When we were posted in Port Harcourt Nigeria we had to go to the local telephone office to make an ISD call. It would take ages to get Bangalore. Exasperated with the system I complained to an Indian Expat, who immediately offered a solution. Mr. Baweja said “Ring up Omashola Babatunde on 261832 and ask him to connect you to anywhere on earth and he will do it in a tick” I said “what about the money the receipt and all that” Mr. B said “you don’t worry – he will send it to you once a month and it will be half the government rate”. Initially I was hesitant and later on I realized it was the only way to communicate. Later on I was shocked to learn that this system prevailed in our own Rajdhani the land of all possibilities – New Delhi. This was much before the CWG.

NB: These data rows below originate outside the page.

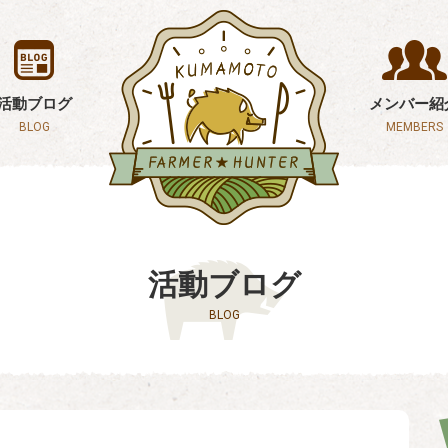
活動ブログ
メンバー紹
BLOG
MEMBERS
活動ブログ
BLOG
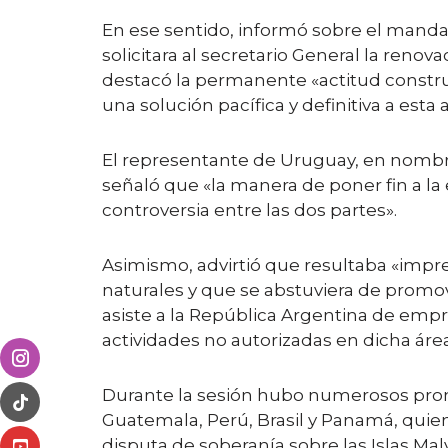
En ese sentido, informó sobre el manda
solicitara al secretario General la reno
destacó la permanente «actitud construct
una solución pacífica y definitiva a est
El representante de Uruguay, en nombre
señaló que «la manera de poner fin a la e
controversia entre las dos partes».
Asimismo, advirtió que resultaba «impre
naturales y que se abstuviera de promove
asiste a la República Argentina de empr
actividades no autorizadas en dicha área
Durante la sesión hubo numerosos pron
Guatemala, Perú, Brasil y Panamá, quien
disputa de soberanía sobre las Islas Mal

When we came to Bangalore we were given an out of turn allotment of telephone as a retired government officer. The connection came with STD and we had to put a code for its usage. Next to the most well guarded secret in the world ‘Coca-Cola concentrate secret’ kept under lock in Atlanta USA, was our STD code. It had to be guarded day and night from being stolen by my adolescent son and daughter. Whilst in service I had free phone facility and the children had gotten used to it. It took a while for them to realize that poor daddy had to pay for all their calls.

Cross connections, wrong connections, multiple subscribers on the line, delays, abrupt cancellation, and background noise were very common. Telephones could land you up in peculiar situations. When posted in New Delhi I had a telephone which once belonged to Mr Arjun Singh the politician and minister. I used to get calls for favours, approvals and decisions.

Once my brother in law from Mumbai booked a call through the naval trunk lines to speak to his wife in Bangalore. I was posted in New Delhi and unknown to my relative by marriage had also come down to Bangalore. When the call came, I took the telephone and greeted him. Thinking I was in Delhi my BiL thought the call had been connected to Delhi and let the exchange staff have it. It took some time and effort to sort out this humor in uniform.

Some Gyan. The first telephone exchange in India was opened in Calcutta in Jan 1882, six years after its invention. Exchanges were also established in Bombay, Madras and Ahmedabad in the same year. Indian Telephone Industries Ltd (ITI) was the first public sector undertaking started in 1948 by Government of India after independence. The main objective of ITI was to design, manufacture & supply telecommunication equipment such as telephone instruments, electromechanical exchanges, transmission systems, electronic exchanges & ground stations for satellite communications.